Task goal
Below are the entries to work from; restate word for word the portion that opens with the line containing "## 1-11. Component Location" and closes with the line containing "(1) FUEL INJECTION PUMP", keeping both.

[Dataset entries]
---------------

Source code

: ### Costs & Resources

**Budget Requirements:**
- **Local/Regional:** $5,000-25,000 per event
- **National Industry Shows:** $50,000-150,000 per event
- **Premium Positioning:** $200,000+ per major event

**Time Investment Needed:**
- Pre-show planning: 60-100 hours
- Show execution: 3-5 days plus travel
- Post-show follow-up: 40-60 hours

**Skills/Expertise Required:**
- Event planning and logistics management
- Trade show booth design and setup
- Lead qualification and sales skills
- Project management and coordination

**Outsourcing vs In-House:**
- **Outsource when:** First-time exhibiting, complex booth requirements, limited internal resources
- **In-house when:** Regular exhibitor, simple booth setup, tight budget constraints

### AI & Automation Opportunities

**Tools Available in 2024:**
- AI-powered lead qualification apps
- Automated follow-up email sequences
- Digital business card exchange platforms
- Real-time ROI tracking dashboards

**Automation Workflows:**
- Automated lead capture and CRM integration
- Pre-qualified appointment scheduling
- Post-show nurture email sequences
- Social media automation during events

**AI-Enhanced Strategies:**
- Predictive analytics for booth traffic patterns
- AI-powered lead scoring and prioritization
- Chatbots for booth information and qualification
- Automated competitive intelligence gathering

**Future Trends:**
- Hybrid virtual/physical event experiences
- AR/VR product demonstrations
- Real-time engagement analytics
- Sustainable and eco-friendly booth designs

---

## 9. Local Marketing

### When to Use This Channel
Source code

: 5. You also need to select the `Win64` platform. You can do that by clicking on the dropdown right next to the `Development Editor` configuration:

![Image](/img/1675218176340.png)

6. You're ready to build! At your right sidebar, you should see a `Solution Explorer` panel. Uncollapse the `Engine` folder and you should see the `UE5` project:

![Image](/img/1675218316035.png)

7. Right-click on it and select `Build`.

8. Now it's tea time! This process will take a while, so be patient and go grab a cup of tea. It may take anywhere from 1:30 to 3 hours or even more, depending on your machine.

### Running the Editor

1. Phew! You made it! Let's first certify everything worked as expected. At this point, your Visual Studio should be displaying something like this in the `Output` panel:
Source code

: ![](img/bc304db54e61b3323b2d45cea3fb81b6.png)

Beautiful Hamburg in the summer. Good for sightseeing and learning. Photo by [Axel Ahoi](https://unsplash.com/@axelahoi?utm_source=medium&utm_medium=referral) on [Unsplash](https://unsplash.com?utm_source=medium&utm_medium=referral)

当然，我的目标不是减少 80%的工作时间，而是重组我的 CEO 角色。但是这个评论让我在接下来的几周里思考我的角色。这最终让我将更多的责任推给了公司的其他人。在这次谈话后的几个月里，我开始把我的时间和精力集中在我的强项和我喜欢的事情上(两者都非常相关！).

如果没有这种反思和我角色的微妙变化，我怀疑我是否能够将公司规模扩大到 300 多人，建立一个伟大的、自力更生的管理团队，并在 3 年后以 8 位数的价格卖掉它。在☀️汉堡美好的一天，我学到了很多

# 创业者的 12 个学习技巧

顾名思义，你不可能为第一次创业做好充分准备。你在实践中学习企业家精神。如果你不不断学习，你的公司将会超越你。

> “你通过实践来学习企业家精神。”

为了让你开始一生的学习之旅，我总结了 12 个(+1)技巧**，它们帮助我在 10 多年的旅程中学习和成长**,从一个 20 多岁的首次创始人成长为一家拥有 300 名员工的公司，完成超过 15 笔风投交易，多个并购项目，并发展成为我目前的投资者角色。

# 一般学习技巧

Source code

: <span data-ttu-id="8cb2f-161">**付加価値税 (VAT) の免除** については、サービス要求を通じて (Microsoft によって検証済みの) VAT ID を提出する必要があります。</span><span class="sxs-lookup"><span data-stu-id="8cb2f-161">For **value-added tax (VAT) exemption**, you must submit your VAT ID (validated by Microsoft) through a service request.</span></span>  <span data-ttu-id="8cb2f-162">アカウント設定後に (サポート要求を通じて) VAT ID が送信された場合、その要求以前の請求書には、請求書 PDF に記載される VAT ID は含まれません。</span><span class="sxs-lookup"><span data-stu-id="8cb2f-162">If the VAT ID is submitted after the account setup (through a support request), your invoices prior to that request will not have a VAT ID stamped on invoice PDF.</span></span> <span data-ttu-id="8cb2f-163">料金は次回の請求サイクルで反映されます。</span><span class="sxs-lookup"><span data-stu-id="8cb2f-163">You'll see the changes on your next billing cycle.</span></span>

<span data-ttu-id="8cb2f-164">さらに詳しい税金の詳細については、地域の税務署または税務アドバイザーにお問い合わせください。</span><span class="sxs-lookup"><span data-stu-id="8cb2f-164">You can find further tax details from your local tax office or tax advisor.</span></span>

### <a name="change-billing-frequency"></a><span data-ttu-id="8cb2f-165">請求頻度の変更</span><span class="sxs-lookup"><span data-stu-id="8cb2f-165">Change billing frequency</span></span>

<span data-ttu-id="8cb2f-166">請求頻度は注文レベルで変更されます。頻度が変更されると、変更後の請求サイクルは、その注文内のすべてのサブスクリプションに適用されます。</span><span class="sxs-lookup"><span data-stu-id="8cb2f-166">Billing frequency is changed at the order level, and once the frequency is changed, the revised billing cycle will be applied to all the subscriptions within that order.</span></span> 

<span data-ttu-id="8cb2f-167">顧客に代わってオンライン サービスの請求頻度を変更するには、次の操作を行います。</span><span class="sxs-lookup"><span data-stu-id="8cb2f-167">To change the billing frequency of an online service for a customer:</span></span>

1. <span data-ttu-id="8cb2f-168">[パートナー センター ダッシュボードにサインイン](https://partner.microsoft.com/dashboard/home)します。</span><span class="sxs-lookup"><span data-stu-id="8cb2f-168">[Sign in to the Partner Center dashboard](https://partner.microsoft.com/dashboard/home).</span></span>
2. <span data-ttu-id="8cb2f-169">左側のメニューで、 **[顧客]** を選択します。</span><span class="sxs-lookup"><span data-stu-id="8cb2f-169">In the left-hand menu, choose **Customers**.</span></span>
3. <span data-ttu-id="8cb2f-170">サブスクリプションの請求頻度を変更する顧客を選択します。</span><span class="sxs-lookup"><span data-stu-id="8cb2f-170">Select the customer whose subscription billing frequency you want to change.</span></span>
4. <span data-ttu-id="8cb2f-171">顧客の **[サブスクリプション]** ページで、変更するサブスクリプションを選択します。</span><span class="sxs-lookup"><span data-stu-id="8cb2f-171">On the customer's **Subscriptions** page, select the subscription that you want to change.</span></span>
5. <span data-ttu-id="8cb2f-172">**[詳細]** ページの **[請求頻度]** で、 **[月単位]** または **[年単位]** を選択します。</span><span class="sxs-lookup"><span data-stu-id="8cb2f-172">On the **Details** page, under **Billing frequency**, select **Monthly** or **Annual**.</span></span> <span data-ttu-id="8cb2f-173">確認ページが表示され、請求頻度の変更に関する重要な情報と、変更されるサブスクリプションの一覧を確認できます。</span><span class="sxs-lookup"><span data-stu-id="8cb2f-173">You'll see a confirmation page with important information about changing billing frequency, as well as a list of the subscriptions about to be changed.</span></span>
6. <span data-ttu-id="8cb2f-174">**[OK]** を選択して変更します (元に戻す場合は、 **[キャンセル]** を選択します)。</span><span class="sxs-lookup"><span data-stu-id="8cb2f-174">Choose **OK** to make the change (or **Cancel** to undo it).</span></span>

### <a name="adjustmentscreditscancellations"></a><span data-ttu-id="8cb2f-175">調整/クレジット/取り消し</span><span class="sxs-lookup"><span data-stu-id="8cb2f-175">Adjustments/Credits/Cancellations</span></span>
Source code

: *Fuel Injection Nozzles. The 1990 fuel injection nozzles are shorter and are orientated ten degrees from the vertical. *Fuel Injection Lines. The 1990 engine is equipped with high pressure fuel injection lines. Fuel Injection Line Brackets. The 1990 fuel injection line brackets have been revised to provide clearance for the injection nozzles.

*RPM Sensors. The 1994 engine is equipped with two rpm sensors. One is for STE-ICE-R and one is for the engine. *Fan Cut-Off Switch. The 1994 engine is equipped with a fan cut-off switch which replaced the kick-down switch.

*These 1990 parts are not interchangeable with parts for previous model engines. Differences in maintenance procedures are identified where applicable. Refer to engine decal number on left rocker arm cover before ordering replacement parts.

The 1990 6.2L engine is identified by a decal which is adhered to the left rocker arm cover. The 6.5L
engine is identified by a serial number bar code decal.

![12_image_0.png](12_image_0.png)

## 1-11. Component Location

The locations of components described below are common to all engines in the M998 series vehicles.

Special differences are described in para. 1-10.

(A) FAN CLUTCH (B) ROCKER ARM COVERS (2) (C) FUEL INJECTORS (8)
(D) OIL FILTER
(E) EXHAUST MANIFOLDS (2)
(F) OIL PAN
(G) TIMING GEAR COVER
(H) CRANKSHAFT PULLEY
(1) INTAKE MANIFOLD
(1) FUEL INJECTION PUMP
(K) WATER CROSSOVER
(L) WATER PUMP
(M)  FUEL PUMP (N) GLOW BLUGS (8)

---------------

Answer to this exercise
## 1-11. Component Location

The locations of components described below are common to all engines in the M998 series vehicles.

Special differences are described in para. 1-10.

(A) FAN CLUTCH (B) ROCKER ARM COVERS (2) (C) FUEL INJECTORS (8)
(D) OIL FILTER
(E) EXHAUST MANIFOLDS (2)
(F) OIL PAN
(G) TIMING GEAR COVER
(H) CRANKSHAFT PULLEY
(1) INTAKE MANIFOLD
(1) FUEL INJECTION PUMP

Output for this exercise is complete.